La dernière fois qu’un juge de la Cour suprême a été sollicité en dehors des heures de bureau et en toute urgence, était, selon une source au sein du judiciaire, dans l’affaire Vanessa Lagesse. Le commissaire de police avait pris l’engagement ce jour- là, en Cour, de ne pas arrêter le couple Desmarais.
Or, à onze heures du soir, l’inspecteur Raddhoa débarque chez les Desmarais pour les arrêter. Ces derniers appellent leur avocat Maxime Sauzier, qui lui, appelle la juge Saheeda Peeroo chez elle. Rendez-vous est donc pris chez la juge aux petites heures du matin, pour faire échouer la tentative d’arrestation des Desmarais.
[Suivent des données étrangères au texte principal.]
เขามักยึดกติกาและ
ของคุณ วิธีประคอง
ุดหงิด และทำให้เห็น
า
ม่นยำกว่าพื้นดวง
«Ça, c’est ce que j’appellerai une urgence. Tout le monde connaissait les méthodes de Raddhoa et il viole l’engagement pris en Cour par la police. Je ne pense pas que la demande de Soornack était aussi urgente», commente un légiste. «Au lieu d’un ordre aussi grave, cela aurait été plus raisonnable de demander aux journaux de prendre l’engagement de ne pas parler de la vie privée de Nandanee Soornack jusqu’à mardi.» Des sources bien informées font ressortir que «ce n’est pas un hasard que cet ordre a été demandé un samedi, à la veille de la publication des journaux qui allaient faire état de la déposition de Pravind Jugnauth». Mais cette offensive de Nandanee Soornack donnera lieu à un débat important, la ligne de démarcation entre la vie privée d’une personne publique.
«Un agent politique est une personne publique. La Cour devra éventuellement se prononcer sur la question de savoir où la vie privée commence et où elle finit.» Car selon nos sources légales, «si le but était d’empêcher que l’on porte atteinte à la vie privée de Nandanee Soornack, il aurait été plus logique d’intenter une affaire pour diffamation. Or, elle ne l’a pas fait. Ce qui semble l’intéresser, c’est d’empêcher que l’on ne publie autre chose», analysent-elles. Et de préciser que «l’ordre intérimaire ne concerne pas les business de Soornack». Les conseils légaux de La Sentinelle et du groupe Le Mauricien ont rendez-vous demain avec le juge Domah.